Zhenshan Bing/Technical University of Munich, Germany

A mouse-like robot with an articulated spine is faster, more agile and defter at balancing than rigid competitors, but the added cost and complexity means such devices will only be suitable for some applications.

Zhenshan Bing at the Technical University of Munich, Germany, and his colleagues created their robot using a 3D printer. Its flexible spine has eight joints controlled by servos, and the whole machine is about 40 centimetres long and weighs 225 grams.

The team put the robot through a variety of tests with its spine rigidly locked, and then again while allowed to use its full range of movement. A balance test that involved lifting each leg in turn tipped the robot over with a rigid spine, but in the flexible test, it was able to change its centre of gravity by bowing its spine and remain upright. The researchers also found that the robot could walk up to 17 per cent faster and turn corners up to 30 per cent more swiftly when the spine was allowed to curve.


Robots such as Boston Dynamics’ dog-like Spot have a rigid spine and yet are still agile enough to carry out a range of tasks, such as inspecting nuclear power plants and working with police. Bing says that for these types of applications, a rigid spine may work well, but that more agility is needed for tasks such as search and rescue where a robot may be required to wiggle and squeeze into tiny, constrained gaps.

“It’s a trade-off between the complexity and usability,” says Bing. “If they have a flexible body trunk, it will make the modelling much more complicated, it will make the control theory much more challenging and difficult. But on the other hand, in the real world, all animals – like human beings – they all utilise their spines a lot for agile motions.”

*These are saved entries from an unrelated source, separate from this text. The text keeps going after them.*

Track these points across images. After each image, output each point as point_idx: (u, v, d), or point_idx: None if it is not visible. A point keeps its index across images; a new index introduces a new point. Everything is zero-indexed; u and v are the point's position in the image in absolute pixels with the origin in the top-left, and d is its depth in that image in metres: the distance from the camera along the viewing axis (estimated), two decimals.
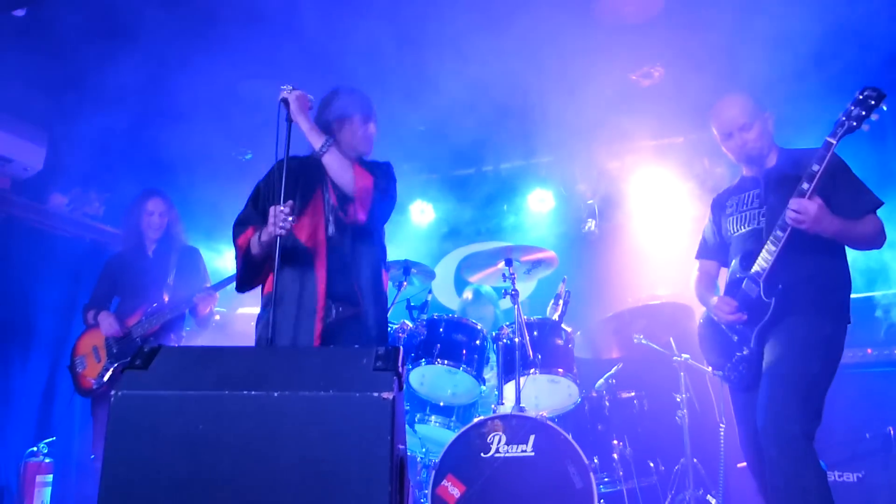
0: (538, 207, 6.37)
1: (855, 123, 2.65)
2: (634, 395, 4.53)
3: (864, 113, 2.64)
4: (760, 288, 2.87)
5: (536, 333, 4.08)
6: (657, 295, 4.97)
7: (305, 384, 1.74)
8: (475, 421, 3.60)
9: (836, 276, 2.92)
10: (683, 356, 4.33)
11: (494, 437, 3.52)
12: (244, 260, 2.95)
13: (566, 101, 5.00)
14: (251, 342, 5.36)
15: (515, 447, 3.50)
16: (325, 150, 2.89)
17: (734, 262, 3.11)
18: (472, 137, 5.61)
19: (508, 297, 4.05)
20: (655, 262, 5.48)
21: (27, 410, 5.20)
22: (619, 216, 6.04)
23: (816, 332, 2.80)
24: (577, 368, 4.15)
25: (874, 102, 2.63)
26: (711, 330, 3.18)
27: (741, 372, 2.99)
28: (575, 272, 5.43)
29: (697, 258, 3.40)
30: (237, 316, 5.79)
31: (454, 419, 4.28)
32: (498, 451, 3.49)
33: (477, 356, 4.19)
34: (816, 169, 2.68)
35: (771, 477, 2.72)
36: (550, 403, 4.13)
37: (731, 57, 4.28)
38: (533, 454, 3.48)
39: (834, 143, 2.67)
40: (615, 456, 4.23)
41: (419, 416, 4.27)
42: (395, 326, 4.26)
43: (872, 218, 2.86)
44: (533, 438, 3.50)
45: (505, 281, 4.15)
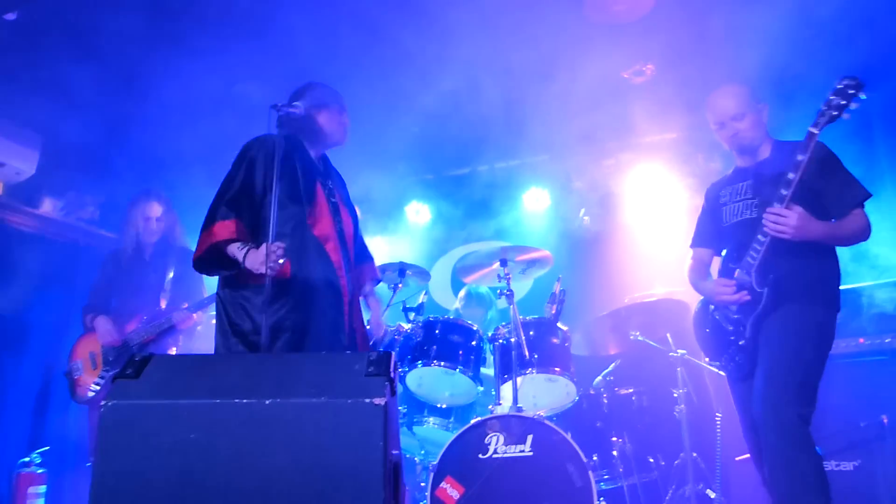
0: (534, 206, 6.37)
1: (836, 113, 2.69)
2: (633, 391, 4.53)
3: (843, 102, 2.67)
4: (753, 278, 2.91)
5: (533, 333, 4.07)
6: (653, 292, 4.97)
7: (297, 391, 1.73)
8: (473, 422, 3.59)
9: (826, 266, 2.96)
10: (680, 352, 4.33)
11: (492, 437, 3.51)
12: (215, 251, 2.81)
13: (560, 99, 5.00)
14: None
15: (514, 447, 3.49)
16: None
17: (726, 252, 3.16)
18: (466, 137, 5.61)
19: (504, 297, 4.05)
20: (651, 258, 5.48)
21: (20, 418, 5.16)
22: (614, 213, 6.05)
23: (809, 319, 2.85)
24: (574, 366, 4.15)
25: (853, 91, 2.67)
26: (707, 321, 3.21)
27: (738, 362, 3.03)
28: (571, 270, 5.43)
29: (692, 247, 3.43)
30: None
31: (452, 420, 4.28)
32: (496, 451, 3.48)
33: (474, 357, 4.19)
34: (801, 159, 2.72)
35: (769, 461, 2.75)
36: (548, 402, 4.13)
37: (722, 53, 4.28)
38: (531, 454, 3.47)
39: (816, 132, 2.71)
40: (615, 453, 4.23)
41: (417, 417, 4.26)
42: (391, 328, 4.25)
43: (859, 213, 2.89)
44: (531, 438, 3.50)
45: (500, 281, 4.14)
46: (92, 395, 4.21)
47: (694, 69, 4.50)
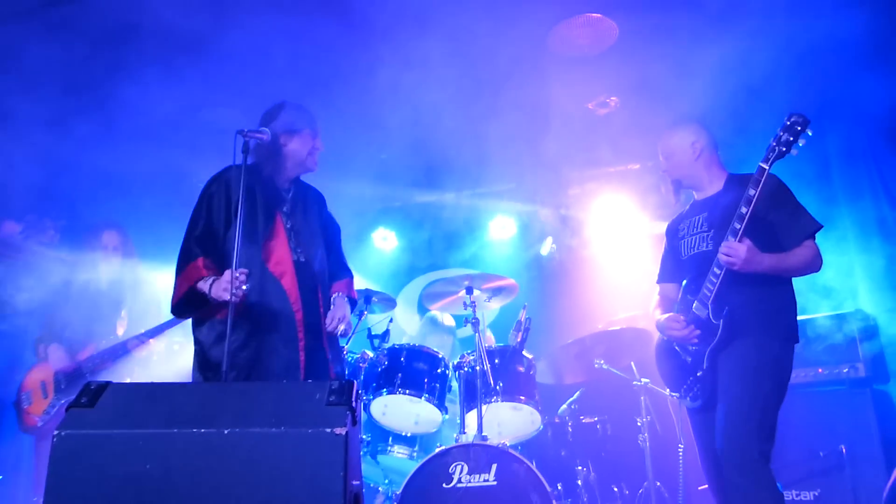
0: (500, 234, 6.42)
1: (784, 149, 2.76)
2: (597, 419, 4.54)
3: (792, 138, 2.75)
4: (709, 310, 2.94)
5: (498, 361, 4.07)
6: (617, 320, 5.02)
7: (257, 421, 1.70)
8: (436, 451, 3.56)
9: (780, 296, 3.00)
10: (644, 380, 4.36)
11: (456, 466, 3.48)
12: (189, 294, 2.84)
13: (526, 129, 5.08)
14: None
15: (478, 477, 3.46)
16: None
17: (684, 284, 3.20)
18: (434, 165, 5.65)
19: (469, 325, 4.05)
20: (615, 287, 5.54)
21: None
22: (578, 242, 6.12)
23: (766, 352, 2.87)
24: (539, 395, 4.15)
25: (800, 128, 2.75)
26: (667, 352, 3.24)
27: (696, 393, 3.04)
28: (536, 298, 5.47)
29: (658, 283, 3.47)
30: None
31: (417, 449, 4.23)
32: (460, 481, 3.45)
33: (439, 385, 4.16)
34: (752, 193, 2.79)
35: (731, 498, 2.77)
36: (513, 431, 4.12)
37: (684, 86, 4.40)
38: (495, 483, 3.45)
39: (766, 168, 2.79)
40: (579, 482, 4.23)
41: (381, 446, 4.20)
42: (356, 356, 4.22)
43: (809, 244, 2.94)
44: (495, 467, 3.48)
45: (466, 309, 4.15)
46: (41, 424, 4.09)
47: (656, 101, 4.61)
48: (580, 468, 4.28)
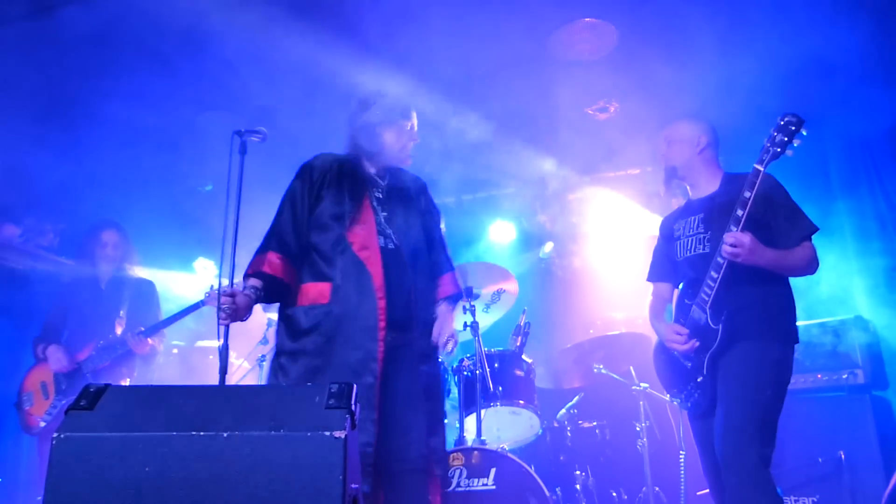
0: (499, 239, 6.42)
1: (779, 149, 2.72)
2: (596, 424, 4.55)
3: (786, 139, 2.71)
4: (707, 315, 2.91)
5: (497, 365, 4.07)
6: (616, 325, 5.03)
7: (256, 424, 1.70)
8: None
9: (780, 299, 2.97)
10: (643, 385, 4.36)
11: (455, 471, 3.48)
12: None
13: (526, 133, 5.10)
14: (210, 375, 5.33)
15: (476, 481, 3.46)
16: None
17: (682, 287, 3.17)
18: (433, 169, 5.65)
19: (468, 328, 4.05)
20: (614, 292, 5.54)
21: None
22: (578, 246, 6.12)
23: (766, 355, 2.85)
24: (538, 399, 4.15)
25: (795, 128, 2.70)
26: (666, 357, 3.21)
27: (696, 399, 3.02)
28: (536, 303, 5.47)
29: (649, 280, 3.42)
30: (195, 349, 5.68)
31: None
32: (459, 485, 3.45)
33: None
34: (748, 195, 2.75)
35: (731, 502, 2.74)
36: (512, 435, 4.12)
37: (684, 90, 4.41)
38: (494, 487, 3.45)
39: (761, 169, 2.74)
40: (578, 486, 4.23)
41: None
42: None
43: (806, 245, 2.92)
44: (494, 471, 3.47)
45: (465, 313, 4.14)
46: (43, 425, 4.09)
47: (656, 107, 4.62)
48: (579, 473, 4.29)
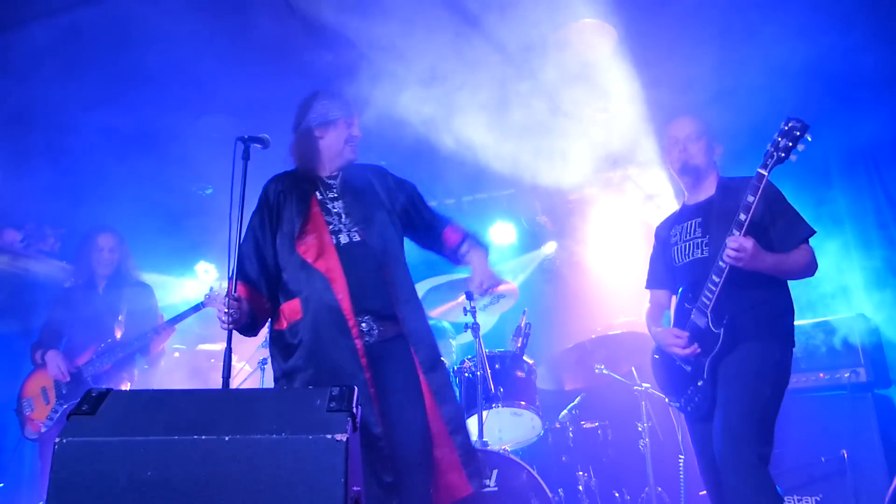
0: (500, 240, 6.42)
1: (783, 154, 2.71)
2: (598, 425, 4.55)
3: (790, 144, 2.70)
4: (709, 319, 2.90)
5: (498, 366, 4.08)
6: (617, 325, 5.02)
7: (257, 427, 1.70)
8: None
9: (779, 302, 2.98)
10: (644, 385, 4.36)
11: None
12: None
13: (525, 134, 5.09)
14: (210, 379, 5.34)
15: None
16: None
17: (680, 292, 3.16)
18: (433, 170, 5.65)
19: (469, 330, 4.05)
20: (615, 292, 5.54)
21: None
22: (578, 247, 6.12)
23: (766, 357, 2.85)
24: (539, 400, 4.15)
25: (799, 133, 2.69)
26: (665, 362, 3.20)
27: (697, 403, 3.01)
28: (536, 304, 5.47)
29: (648, 288, 3.42)
30: (197, 352, 5.69)
31: None
32: None
33: None
34: (751, 200, 2.74)
35: (730, 502, 2.75)
36: (514, 436, 4.12)
37: (684, 92, 4.42)
38: (496, 489, 3.44)
39: (765, 174, 2.73)
40: (580, 487, 4.23)
41: None
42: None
43: (805, 248, 2.94)
44: (496, 473, 3.47)
45: (466, 315, 4.14)
46: (45, 430, 4.09)
47: (655, 105, 4.63)
48: (581, 473, 4.29)
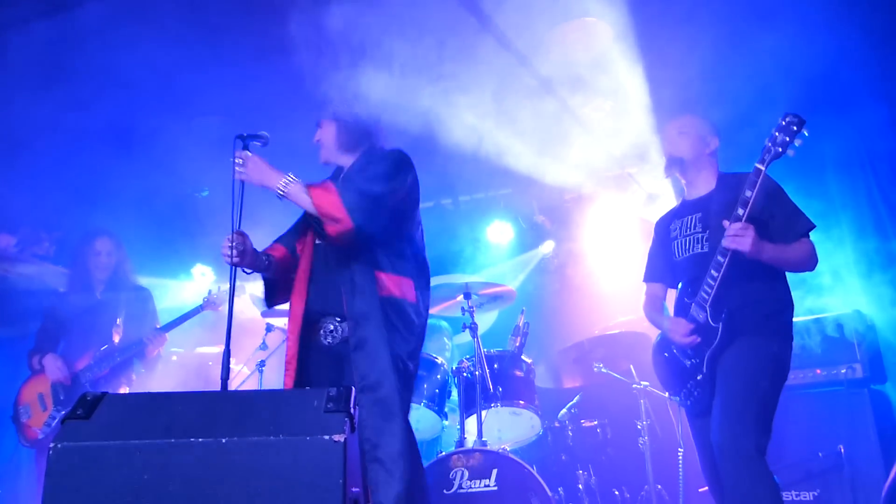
0: (497, 239, 6.42)
1: (781, 149, 2.73)
2: (597, 423, 4.55)
3: (787, 139, 2.72)
4: (707, 313, 2.92)
5: (497, 366, 4.07)
6: (615, 324, 5.03)
7: (255, 429, 1.70)
8: (437, 457, 3.56)
9: (778, 297, 3.00)
10: (643, 383, 4.36)
11: (457, 472, 3.48)
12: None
13: (522, 133, 5.09)
14: (210, 381, 5.32)
15: (478, 482, 3.46)
16: (282, 191, 2.69)
17: (680, 286, 3.18)
18: (430, 171, 5.64)
19: (468, 330, 4.05)
20: (613, 291, 5.54)
21: None
22: (576, 245, 6.12)
23: (764, 351, 2.87)
24: (538, 399, 4.15)
25: (796, 128, 2.71)
26: (665, 356, 3.22)
27: (696, 397, 3.03)
28: (534, 303, 5.47)
29: (645, 281, 3.44)
30: (195, 355, 5.67)
31: None
32: (461, 486, 3.45)
33: (438, 391, 4.17)
34: (749, 195, 2.76)
35: (728, 493, 2.76)
36: (513, 436, 4.12)
37: (679, 89, 4.42)
38: (496, 488, 3.45)
39: (763, 169, 2.75)
40: (580, 486, 4.23)
41: None
42: None
43: (805, 241, 2.95)
44: (496, 472, 3.48)
45: (464, 314, 4.14)
46: (42, 436, 4.07)
47: (652, 103, 4.63)
48: (581, 472, 4.28)
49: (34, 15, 4.07)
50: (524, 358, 4.21)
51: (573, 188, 6.14)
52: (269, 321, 4.74)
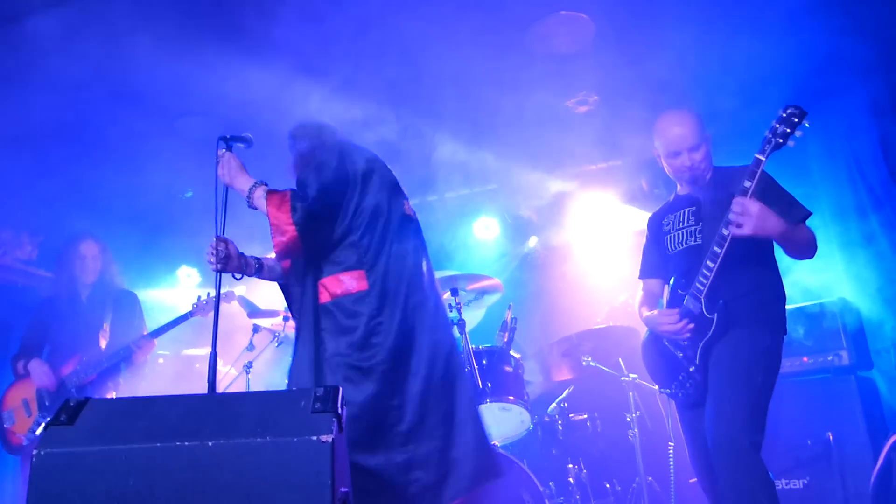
0: (484, 235, 6.42)
1: (781, 140, 2.71)
2: (587, 416, 4.56)
3: (788, 130, 2.70)
4: (702, 304, 2.92)
5: (485, 362, 4.06)
6: (603, 317, 5.04)
7: (241, 431, 1.68)
8: None
9: (772, 288, 3.00)
10: (632, 376, 4.37)
11: None
12: None
13: (507, 128, 5.09)
14: (197, 383, 5.28)
15: None
16: (249, 199, 2.72)
17: (673, 280, 3.17)
18: (415, 168, 5.63)
19: (455, 327, 4.03)
20: (600, 284, 5.56)
21: None
22: (562, 240, 6.13)
23: (758, 343, 2.86)
24: (528, 394, 4.15)
25: (797, 120, 2.70)
26: (656, 349, 3.20)
27: (688, 389, 3.02)
28: (522, 298, 5.47)
29: (641, 278, 3.43)
30: (181, 358, 5.63)
31: None
32: None
33: None
34: (748, 185, 2.73)
35: (722, 488, 2.76)
36: (503, 431, 4.11)
37: (662, 80, 4.43)
38: (487, 485, 3.43)
39: (763, 159, 2.73)
40: (571, 479, 4.23)
41: None
42: None
43: (805, 227, 2.94)
44: None
45: (451, 311, 4.13)
46: (27, 443, 4.02)
47: (636, 97, 4.63)
48: (571, 466, 4.29)
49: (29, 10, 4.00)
50: (512, 353, 4.20)
51: (559, 182, 6.15)
52: (255, 322, 4.71)
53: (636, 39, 4.37)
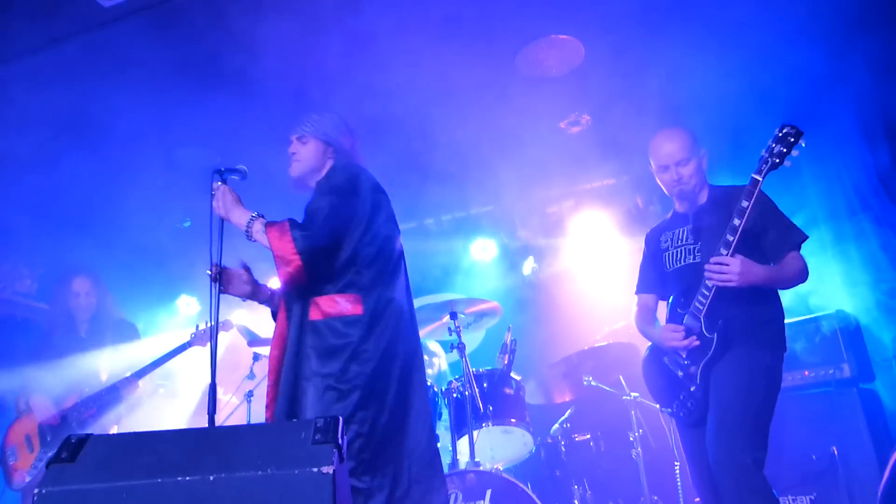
0: (481, 256, 6.44)
1: (777, 160, 2.74)
2: (590, 436, 4.54)
3: (784, 150, 2.73)
4: (702, 324, 2.93)
5: (486, 385, 4.05)
6: (603, 336, 5.03)
7: (242, 464, 1.67)
8: None
9: (770, 306, 3.01)
10: (633, 394, 4.36)
11: (451, 495, 3.45)
12: None
13: (501, 152, 5.13)
14: (198, 412, 5.26)
15: None
16: (245, 230, 2.73)
17: (672, 298, 3.18)
18: (411, 192, 5.66)
19: (455, 350, 4.03)
20: (599, 303, 5.56)
21: None
22: (560, 260, 6.14)
23: (758, 362, 2.87)
24: (530, 416, 4.13)
25: (793, 139, 2.73)
26: (656, 368, 3.21)
27: (689, 408, 3.02)
28: (521, 319, 5.47)
29: (637, 293, 3.44)
30: (182, 387, 5.61)
31: None
32: None
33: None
34: (746, 205, 2.76)
35: None
36: (506, 454, 4.10)
37: (654, 99, 4.47)
38: None
39: (760, 179, 2.76)
40: (576, 501, 4.21)
41: None
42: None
43: (796, 255, 2.96)
44: (490, 493, 3.46)
45: (451, 334, 4.13)
46: (29, 479, 3.99)
47: (628, 116, 4.67)
48: (576, 487, 4.27)
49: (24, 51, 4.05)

Bing says that another application for such robotic mice may be replacing, or supplementing, real mice used in scientific tests, and that one research institution has already expressed an interest in a robotic version for a particular experiment.

“They can place it with a group of mice, so they can control the behaviour of the mouse robot and then see if the other mice follow the robot,” says Bing. This will reduce the need for live animals to be used in testing, but also provide data that can help to improve the mice robots, he says.